## Work item
The answer must be every line of the data that holds the word "Сыздыка".

## Task material

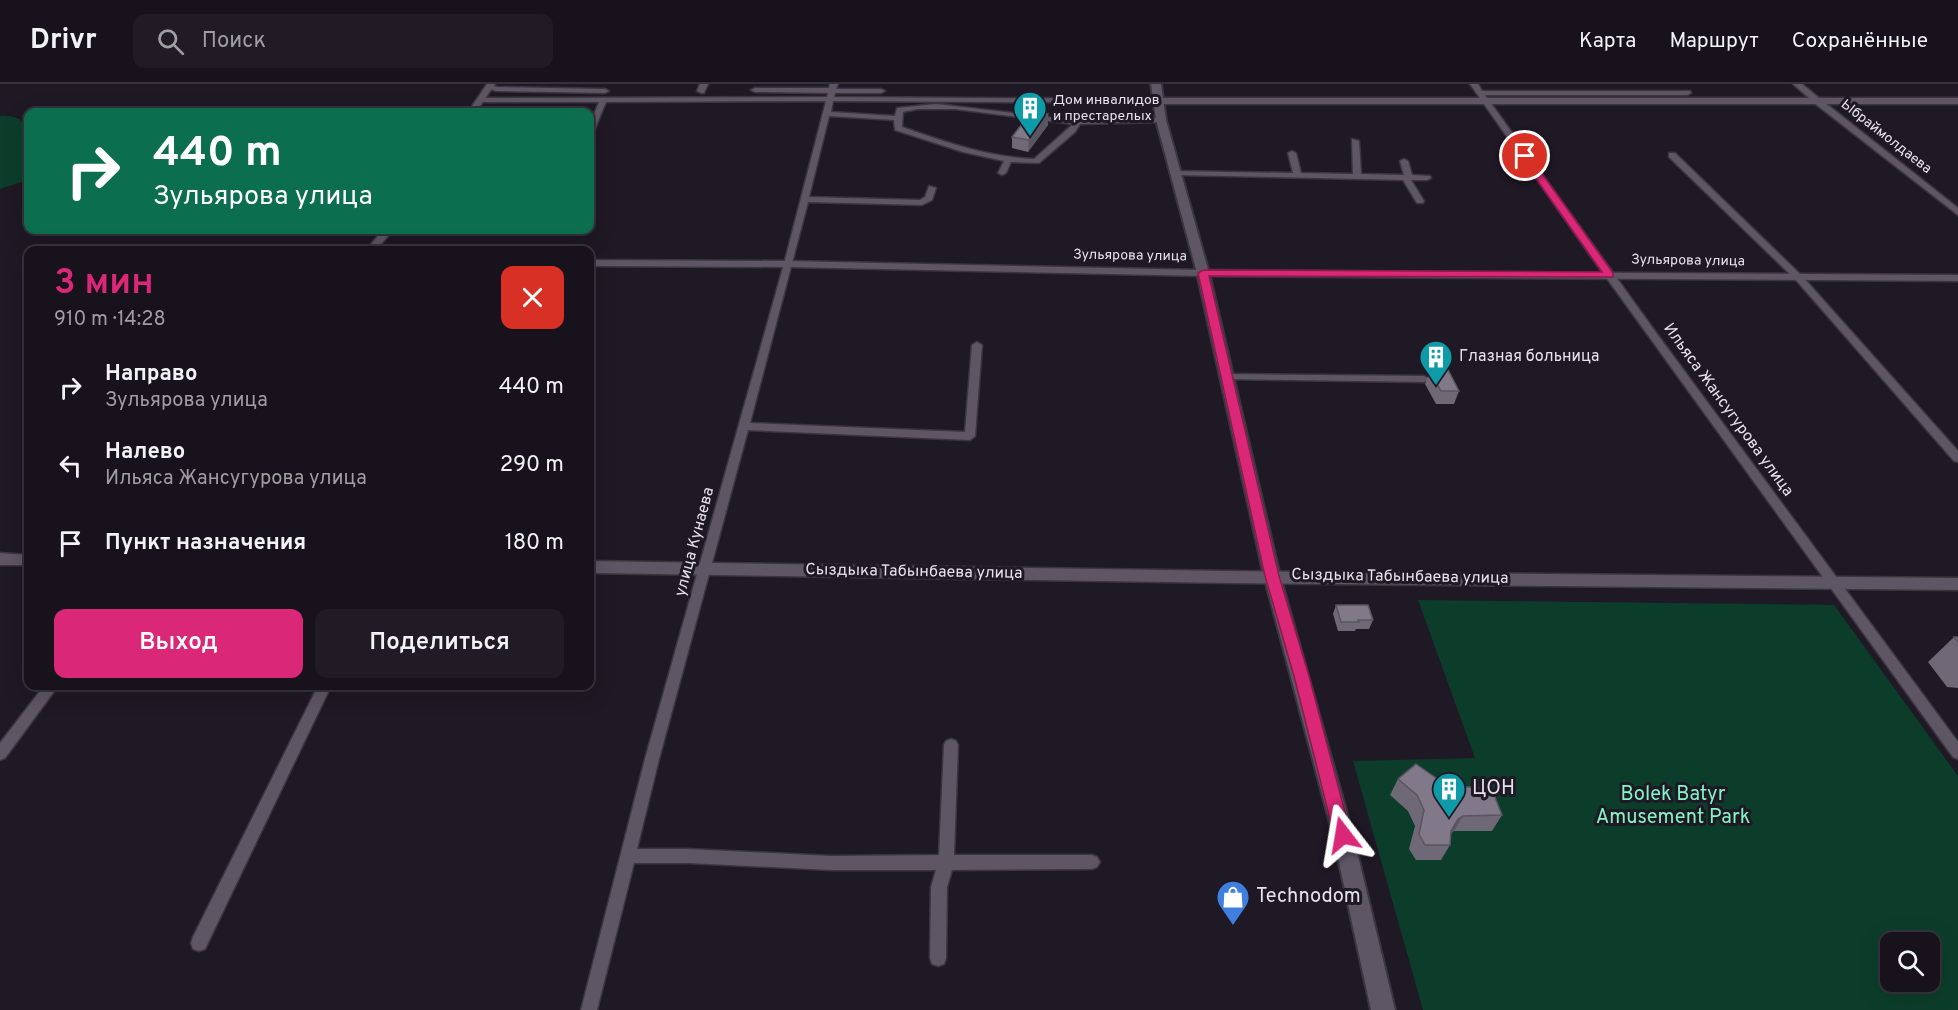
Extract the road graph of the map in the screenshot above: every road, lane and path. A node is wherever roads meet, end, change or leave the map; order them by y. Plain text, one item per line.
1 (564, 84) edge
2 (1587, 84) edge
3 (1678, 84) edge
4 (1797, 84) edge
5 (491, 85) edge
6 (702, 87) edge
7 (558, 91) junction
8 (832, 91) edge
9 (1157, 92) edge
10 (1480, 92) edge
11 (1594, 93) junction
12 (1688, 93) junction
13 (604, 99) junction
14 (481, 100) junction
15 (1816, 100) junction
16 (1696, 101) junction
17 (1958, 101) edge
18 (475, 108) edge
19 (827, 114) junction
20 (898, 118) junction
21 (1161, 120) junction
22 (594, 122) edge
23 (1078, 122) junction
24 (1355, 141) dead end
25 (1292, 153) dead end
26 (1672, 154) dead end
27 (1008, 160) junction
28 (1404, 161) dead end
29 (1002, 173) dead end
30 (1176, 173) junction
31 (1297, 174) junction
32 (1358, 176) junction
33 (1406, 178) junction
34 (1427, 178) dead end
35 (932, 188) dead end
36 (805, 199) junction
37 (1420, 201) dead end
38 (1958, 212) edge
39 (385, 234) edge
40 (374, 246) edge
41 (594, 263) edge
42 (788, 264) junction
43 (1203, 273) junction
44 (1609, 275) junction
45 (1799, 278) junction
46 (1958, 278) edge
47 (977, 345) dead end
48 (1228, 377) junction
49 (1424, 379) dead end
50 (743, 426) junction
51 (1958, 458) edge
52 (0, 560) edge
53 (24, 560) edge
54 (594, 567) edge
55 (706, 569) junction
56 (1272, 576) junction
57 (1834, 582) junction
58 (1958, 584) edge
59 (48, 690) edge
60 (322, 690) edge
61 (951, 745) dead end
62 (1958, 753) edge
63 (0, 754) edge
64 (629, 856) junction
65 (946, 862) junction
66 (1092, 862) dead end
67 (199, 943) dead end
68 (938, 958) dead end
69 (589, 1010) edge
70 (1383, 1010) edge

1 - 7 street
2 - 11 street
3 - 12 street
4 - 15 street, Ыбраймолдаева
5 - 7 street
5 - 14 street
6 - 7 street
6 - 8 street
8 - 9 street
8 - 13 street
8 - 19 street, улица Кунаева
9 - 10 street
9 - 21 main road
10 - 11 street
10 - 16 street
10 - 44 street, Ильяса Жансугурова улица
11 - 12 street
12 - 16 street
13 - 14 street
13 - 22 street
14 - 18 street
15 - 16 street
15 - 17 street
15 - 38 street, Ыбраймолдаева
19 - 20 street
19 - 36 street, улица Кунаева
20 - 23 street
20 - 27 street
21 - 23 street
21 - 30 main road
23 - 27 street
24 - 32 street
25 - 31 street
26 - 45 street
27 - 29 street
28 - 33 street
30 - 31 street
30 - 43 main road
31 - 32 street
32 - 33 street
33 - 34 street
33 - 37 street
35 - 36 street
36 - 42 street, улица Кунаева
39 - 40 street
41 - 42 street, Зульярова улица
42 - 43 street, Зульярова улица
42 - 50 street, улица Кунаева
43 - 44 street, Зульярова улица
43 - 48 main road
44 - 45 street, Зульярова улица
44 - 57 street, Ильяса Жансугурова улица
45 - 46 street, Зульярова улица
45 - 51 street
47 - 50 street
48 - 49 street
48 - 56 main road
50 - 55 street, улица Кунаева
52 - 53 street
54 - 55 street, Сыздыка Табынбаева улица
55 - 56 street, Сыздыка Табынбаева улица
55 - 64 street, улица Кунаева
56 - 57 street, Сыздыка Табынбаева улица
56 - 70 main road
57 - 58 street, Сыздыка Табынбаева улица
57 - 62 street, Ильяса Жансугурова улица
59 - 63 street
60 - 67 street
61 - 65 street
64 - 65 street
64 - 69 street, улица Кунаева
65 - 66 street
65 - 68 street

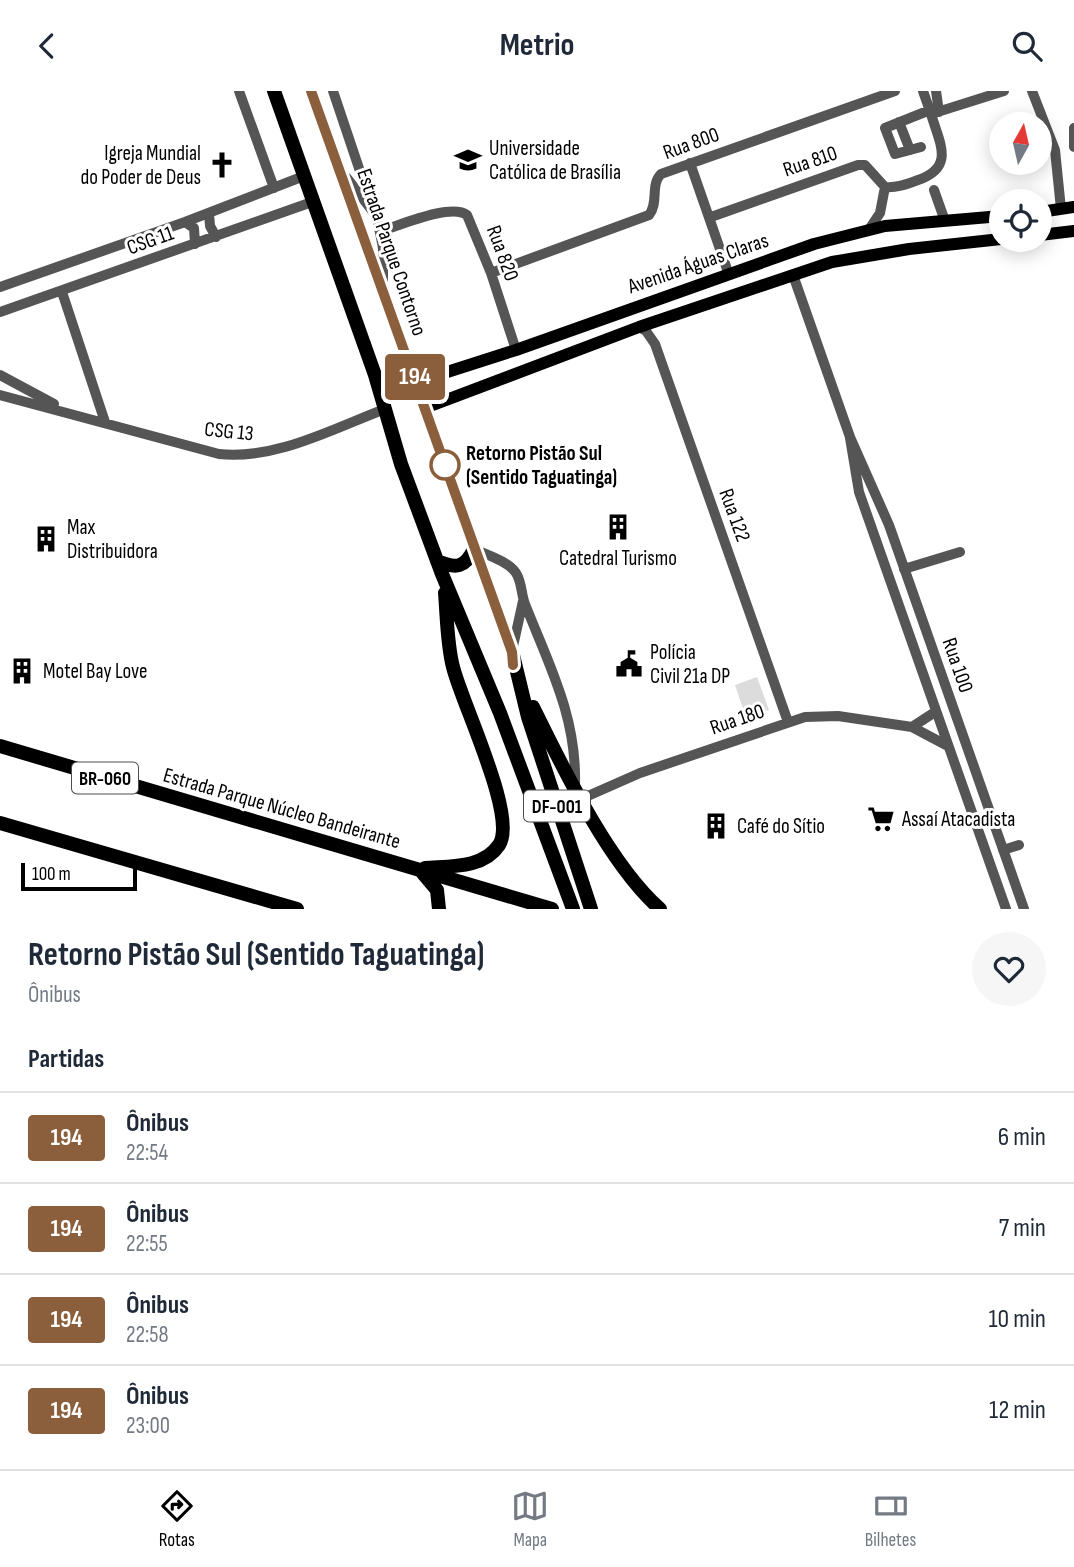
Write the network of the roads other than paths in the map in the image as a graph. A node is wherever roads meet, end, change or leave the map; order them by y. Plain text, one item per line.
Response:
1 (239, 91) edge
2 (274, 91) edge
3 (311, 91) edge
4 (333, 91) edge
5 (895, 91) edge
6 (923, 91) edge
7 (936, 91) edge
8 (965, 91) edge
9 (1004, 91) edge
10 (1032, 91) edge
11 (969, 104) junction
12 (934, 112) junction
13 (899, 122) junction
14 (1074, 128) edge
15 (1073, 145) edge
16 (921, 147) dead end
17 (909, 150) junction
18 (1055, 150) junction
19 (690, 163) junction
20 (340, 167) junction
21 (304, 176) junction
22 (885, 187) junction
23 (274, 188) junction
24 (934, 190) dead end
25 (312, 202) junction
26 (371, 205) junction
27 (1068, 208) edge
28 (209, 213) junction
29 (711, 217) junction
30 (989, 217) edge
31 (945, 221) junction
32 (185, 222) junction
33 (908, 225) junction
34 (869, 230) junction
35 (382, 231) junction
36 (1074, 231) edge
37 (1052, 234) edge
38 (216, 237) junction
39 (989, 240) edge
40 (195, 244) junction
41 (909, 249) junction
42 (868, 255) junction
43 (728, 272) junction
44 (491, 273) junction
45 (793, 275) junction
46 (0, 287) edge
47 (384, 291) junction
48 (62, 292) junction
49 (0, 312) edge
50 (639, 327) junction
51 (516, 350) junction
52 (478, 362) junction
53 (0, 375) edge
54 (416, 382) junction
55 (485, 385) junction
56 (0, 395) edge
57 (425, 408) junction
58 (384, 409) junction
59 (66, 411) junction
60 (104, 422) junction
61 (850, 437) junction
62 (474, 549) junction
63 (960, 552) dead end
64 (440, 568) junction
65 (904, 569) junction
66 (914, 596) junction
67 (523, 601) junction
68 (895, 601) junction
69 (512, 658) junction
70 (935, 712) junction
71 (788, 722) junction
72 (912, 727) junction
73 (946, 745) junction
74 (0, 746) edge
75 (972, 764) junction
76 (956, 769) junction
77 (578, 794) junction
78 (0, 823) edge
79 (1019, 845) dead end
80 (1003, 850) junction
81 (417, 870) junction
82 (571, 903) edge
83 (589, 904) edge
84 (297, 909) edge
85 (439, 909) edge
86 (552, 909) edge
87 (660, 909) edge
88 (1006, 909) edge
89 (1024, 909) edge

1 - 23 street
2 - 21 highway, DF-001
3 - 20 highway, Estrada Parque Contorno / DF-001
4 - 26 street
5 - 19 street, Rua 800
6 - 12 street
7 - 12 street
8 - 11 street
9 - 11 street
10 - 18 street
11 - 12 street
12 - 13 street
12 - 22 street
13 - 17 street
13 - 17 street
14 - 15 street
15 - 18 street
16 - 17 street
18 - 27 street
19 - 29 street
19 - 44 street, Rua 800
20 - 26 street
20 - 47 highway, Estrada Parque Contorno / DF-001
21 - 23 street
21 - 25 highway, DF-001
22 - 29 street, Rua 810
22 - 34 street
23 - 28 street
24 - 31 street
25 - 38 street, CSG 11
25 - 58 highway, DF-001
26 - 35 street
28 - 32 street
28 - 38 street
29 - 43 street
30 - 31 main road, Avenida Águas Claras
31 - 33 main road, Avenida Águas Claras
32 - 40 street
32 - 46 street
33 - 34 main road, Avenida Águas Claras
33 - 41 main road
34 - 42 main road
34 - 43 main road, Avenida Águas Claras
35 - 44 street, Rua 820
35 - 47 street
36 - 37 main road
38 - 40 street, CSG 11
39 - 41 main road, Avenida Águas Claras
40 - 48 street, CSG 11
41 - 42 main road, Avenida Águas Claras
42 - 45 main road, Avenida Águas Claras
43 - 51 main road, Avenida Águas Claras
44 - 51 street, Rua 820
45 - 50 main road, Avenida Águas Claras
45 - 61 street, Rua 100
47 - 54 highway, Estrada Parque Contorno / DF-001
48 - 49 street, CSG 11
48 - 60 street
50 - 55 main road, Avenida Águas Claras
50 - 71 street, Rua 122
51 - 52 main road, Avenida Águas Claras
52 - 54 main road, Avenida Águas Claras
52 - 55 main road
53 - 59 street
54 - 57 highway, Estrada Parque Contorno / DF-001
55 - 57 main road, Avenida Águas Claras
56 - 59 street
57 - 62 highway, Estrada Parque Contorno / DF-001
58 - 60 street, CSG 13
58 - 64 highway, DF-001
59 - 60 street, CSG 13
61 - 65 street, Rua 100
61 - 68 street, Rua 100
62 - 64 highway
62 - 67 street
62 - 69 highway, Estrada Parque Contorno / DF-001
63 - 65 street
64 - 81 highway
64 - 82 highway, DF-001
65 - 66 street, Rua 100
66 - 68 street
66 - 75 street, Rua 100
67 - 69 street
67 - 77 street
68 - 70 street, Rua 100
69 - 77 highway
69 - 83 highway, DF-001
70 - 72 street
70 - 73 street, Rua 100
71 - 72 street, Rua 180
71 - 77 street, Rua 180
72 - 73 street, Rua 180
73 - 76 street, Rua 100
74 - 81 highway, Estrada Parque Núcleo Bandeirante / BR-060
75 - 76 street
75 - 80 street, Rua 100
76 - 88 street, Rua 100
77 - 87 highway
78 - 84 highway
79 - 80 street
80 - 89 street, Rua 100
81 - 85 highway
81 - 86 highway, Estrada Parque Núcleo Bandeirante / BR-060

## Exercise response
54 - 55 street, Сыздыка Табынбаева улица
55 - 56 street, Сыздыка Табынбаева улица
56 - 57 street, Сыздыка Табынбаева улица
57 - 58 street, Сыздыка Табынбаева улица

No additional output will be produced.